**TASK OBJECTIVE**
Copy out every line of text from the records below word for word and in the same order, leaving out the pictures.

**INFORMATION SUPPLIED**

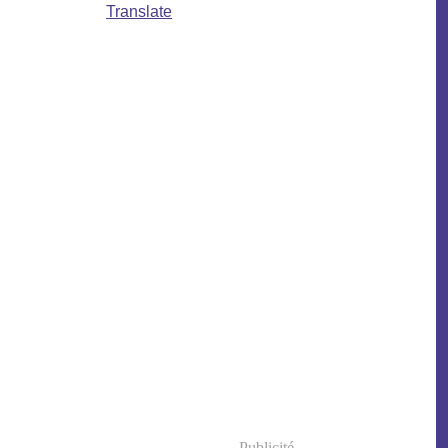
Translate
Publicité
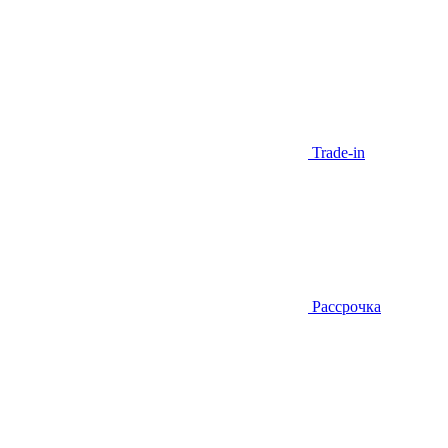
Trade-in
Рассрочка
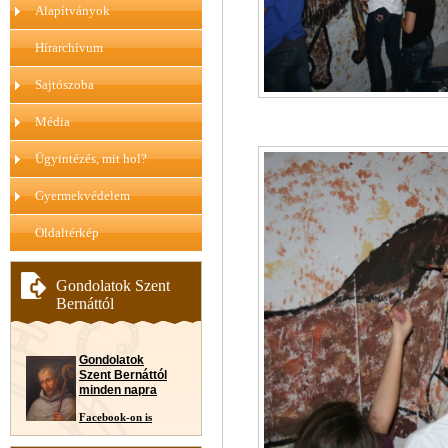
Alapítványok
Hírarchívum
Sajtószoba
Média
Ügyintézés, mit hol?
Gyermekvédelem
Oldaltérkép
Gondolatok Szent
Bernáttól
Gondolatok
Szent Bernáttól
minden napra
Facebook-on is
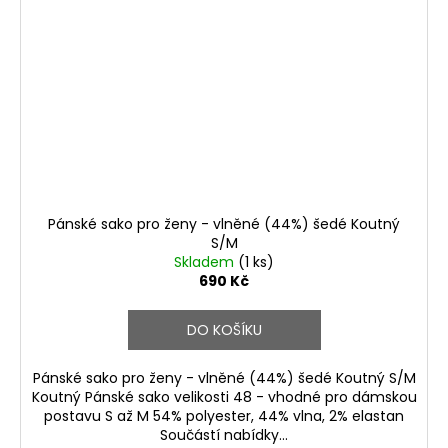
Pánské sako pro ženy - vlněné (44%) šedé Koutný
S/M
Skladem
(1 ks)
690 Kč
DO KOŠÍKU
Pánské sako pro ženy - vlněné (44%) šedé Koutný S/M
Koutný Pánské sako velikosti 48 - vhodné pro dámskou
postavu S až M 54% polyester, 44% vlna, 2% elastan
Součástí nabídky...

**SOLUTION FOR THIS TASK**
Translate
Publicité
Trade-in
Рассрочка
Alapítványok
Hírarchívum
Sajtószoba
Média
Ügyintézés, mit hol?
Gyermekvédelem
Oldaltérkép
Gondolatok Szent
Bernáttól
Gondolatok
Szent Bernáttól
minden napra
Facebook-on is
Pánské sako pro ženy - vlněné (44%) šedé Koutný
S/M
Skladem
(1 ks)
690 Kč
DO KOŠÍKU
Pánské sako pro ženy - vlněné (44%) šedé Koutný S/M
Koutný Pánské sako velikosti 48 - vhodné pro dámskou
postavu S až M 54% polyester, 44% vlna, 2% elastan
Součástí nabídky...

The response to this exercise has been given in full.